## [What is needed]
The answer is to be the full listing, unchanged in every line.

[Recorded data Boundary: Start]

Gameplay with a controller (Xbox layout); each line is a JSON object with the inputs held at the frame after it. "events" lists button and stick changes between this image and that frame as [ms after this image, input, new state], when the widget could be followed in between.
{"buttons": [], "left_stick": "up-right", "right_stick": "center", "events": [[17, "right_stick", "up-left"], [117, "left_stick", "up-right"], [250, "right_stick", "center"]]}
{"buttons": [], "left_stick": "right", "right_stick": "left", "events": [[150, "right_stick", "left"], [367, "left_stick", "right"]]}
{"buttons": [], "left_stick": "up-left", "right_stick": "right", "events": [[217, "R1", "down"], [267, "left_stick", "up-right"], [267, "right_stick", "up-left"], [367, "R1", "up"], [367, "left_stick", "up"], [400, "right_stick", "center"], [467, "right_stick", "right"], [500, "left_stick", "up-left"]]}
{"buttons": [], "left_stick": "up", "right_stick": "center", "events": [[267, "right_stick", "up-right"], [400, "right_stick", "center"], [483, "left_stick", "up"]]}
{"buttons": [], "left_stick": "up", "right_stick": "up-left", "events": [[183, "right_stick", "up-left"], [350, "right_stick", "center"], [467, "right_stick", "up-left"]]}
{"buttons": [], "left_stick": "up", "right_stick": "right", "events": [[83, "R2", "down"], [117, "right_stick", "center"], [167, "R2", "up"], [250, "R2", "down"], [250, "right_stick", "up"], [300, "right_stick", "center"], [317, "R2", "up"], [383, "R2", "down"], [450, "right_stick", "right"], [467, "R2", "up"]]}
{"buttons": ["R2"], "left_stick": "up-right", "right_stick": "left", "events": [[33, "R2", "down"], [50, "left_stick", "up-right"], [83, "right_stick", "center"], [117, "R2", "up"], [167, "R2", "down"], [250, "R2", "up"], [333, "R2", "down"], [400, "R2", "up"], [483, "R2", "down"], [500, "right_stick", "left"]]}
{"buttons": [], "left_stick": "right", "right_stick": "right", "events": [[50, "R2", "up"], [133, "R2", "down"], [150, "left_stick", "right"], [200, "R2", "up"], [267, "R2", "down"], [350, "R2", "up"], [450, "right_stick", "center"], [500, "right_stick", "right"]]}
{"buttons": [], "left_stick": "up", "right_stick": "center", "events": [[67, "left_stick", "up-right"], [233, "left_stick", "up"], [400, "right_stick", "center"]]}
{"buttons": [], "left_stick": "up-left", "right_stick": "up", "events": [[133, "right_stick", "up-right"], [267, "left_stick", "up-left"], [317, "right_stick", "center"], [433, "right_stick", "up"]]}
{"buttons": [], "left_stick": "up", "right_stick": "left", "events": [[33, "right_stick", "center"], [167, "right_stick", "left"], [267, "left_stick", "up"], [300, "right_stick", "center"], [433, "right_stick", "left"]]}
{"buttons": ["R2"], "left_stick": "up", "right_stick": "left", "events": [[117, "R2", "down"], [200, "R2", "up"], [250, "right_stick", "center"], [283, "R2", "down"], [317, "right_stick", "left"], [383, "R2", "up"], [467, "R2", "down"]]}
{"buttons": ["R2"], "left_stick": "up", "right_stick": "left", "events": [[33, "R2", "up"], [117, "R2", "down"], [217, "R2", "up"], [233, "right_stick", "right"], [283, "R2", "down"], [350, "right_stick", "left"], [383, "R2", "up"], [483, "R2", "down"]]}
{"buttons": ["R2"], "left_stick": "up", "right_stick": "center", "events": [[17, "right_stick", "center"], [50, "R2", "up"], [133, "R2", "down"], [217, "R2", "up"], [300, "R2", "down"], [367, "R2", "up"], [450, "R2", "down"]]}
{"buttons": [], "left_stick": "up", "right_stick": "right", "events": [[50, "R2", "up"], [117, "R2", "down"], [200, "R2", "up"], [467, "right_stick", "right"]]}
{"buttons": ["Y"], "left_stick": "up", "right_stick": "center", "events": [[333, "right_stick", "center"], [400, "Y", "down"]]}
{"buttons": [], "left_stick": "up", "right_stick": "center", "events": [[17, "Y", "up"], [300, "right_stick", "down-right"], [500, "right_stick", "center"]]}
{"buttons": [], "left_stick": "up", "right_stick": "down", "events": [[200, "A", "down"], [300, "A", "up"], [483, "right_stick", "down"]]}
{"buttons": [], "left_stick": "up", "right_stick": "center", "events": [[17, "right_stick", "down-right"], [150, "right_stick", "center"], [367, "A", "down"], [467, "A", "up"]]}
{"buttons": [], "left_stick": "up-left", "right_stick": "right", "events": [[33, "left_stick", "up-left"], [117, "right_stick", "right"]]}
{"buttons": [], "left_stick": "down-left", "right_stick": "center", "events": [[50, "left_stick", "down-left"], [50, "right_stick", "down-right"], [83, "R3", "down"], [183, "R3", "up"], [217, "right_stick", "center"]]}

[Recorded data Boundary: End]

## [Output below]
Gameplay with a controller (Xbox layout); each line is a JSON object with the inputs held at the frame after it. "events" lists button and stick changes between this image and that frame as [ms after this image, input, new state], when the widget could be followed in between.
{"buttons": [], "left_stick": "up-right", "right_stick": "center", "events": [[17, "right_stick", "up-left"], [117, "left_stick", "up-right"], [250, "right_stick", "center"]]}
{"buttons": [], "left_stick": "right", "right_stick": "left", "events": [[150, "right_stick", "left"], [367, "left_stick", "right"]]}
{"buttons": [], "left_stick": "up-left", "right_stick": "right", "events": [[217, "R1", "down"], [267, "left_stick", "up-right"], [267, "right_stick", "up-left"], [367, "R1", "up"], [367, "left_stick", "up"], [400, "right_stick", "center"], [467, "right_stick", "right"], [500, "left_stick", "up-left"]]}
{"buttons": [], "left_stick": "up", "right_stick": "center", "events": [[267, "right_stick", "up-right"], [400, "right_stick", "center"], [483, "left_stick", "up"]]}
{"buttons": [], "left_stick": "up", "right_stick": "up-left", "events": [[183, "right_stick", "up-left"], [350, "right_stick", "center"], [467, "right_stick", "up-left"]]}
{"buttons": [], "left_stick": "up", "right_stick": "right", "events": [[83, "R2", "down"], [117, "right_stick", "center"], [167, "R2", "up"], [250, "R2", "down"], [250, "right_stick", "up"], [300, "right_stick", "center"], [317, "R2", "up"], [383, "R2", "down"], [450, "right_stick", "right"], [467, "R2", "up"]]}
{"buttons": ["R2"], "left_stick": "up-right", "right_stick": "left", "events": [[33, "R2", "down"], [50, "left_stick", "up-right"], [83, "right_stick", "center"], [117, "R2", "up"], [167, "R2", "down"], [250, "R2", "up"], [333, "R2", "down"], [400, "R2", "up"], [483, "R2", "down"], [500, "right_stick", "left"]]}
{"buttons": [], "left_stick": "right", "right_stick": "right", "events": [[50, "R2", "up"], [133, "R2", "down"], [150, "left_stick", "right"], [200, "R2", "up"], [267, "R2", "down"], [350, "R2", "up"], [450, "right_stick", "center"], [500, "right_stick", "right"]]}
{"buttons": [], "left_stick": "up", "right_stick": "center", "events": [[67, "left_stick", "up-right"], [233, "left_stick", "up"], [400, "right_stick", "center"]]}
{"buttons": [], "left_stick": "up-left", "right_stick": "up", "events": [[133, "right_stick", "up-right"], [267, "left_stick", "up-left"], [317, "right_stick", "center"], [433, "right_stick", "up"]]}
{"buttons": [], "left_stick": "up", "right_stick": "left", "events": [[33, "right_stick", "center"], [167, "right_stick", "left"], [267, "left_stick", "up"], [300, "right_stick", "center"], [433, "right_stick", "left"]]}
{"buttons": ["R2"], "left_stick": "up", "right_stick": "left", "events": [[117, "R2", "down"], [200, "R2", "up"], [250, "right_stick", "center"], [283, "R2", "down"], [317, "right_stick", "left"], [383, "R2", "up"], [467, "R2", "down"]]}
{"buttons": ["R2"], "left_stick": "up", "right_stick": "left", "events": [[33, "R2", "up"], [117, "R2", "down"], [217, "R2", "up"], [233, "right_stick", "right"], [283, "R2", "down"], [350, "right_stick", "left"], [383, "R2", "up"], [483, "R2", "down"]]}
{"buttons": ["R2"], "left_stick": "up", "right_stick": "center", "events": [[17, "right_stick", "center"], [50, "R2", "up"], [133, "R2", "down"], [217, "R2", "up"], [300, "R2", "down"], [367, "R2", "up"], [450, "R2", "down"]]}
{"buttons": [], "left_stick": "up", "right_stick": "right", "events": [[50, "R2", "up"], [117, "R2", "down"], [200, "R2", "up"], [467, "right_stick", "right"]]}
{"buttons": ["Y"], "left_stick": "up", "right_stick": "center", "events": [[333, "right_stick", "center"], [400, "Y", "down"]]}
{"buttons": [], "left_stick": "up", "right_stick": "center", "events": [[17, "Y", "up"], [300, "right_stick", "down-right"], [500, "right_stick", "center"]]}
{"buttons": [], "left_stick": "up", "right_stick": "down", "events": [[200, "A", "down"], [300, "A", "up"], [483, "right_stick", "down"]]}
{"buttons": [], "left_stick": "up", "right_stick": "center", "events": [[17, "right_stick", "down-right"], [150, "right_stick", "center"], [367, "A", "down"], [467, "A", "up"]]}
{"buttons": [], "left_stick": "up-left", "right_stick": "right", "events": [[33, "left_stick", "up-left"], [117, "right_stick", "right"]]}
{"buttons": [], "left_stick": "down-left", "right_stick": "center", "events": [[50, "left_stick", "down-left"], [50, "right_stick", "down-right"], [83, "R3", "down"], [183, "R3", "up"], [217, "right_stick", "center"]]}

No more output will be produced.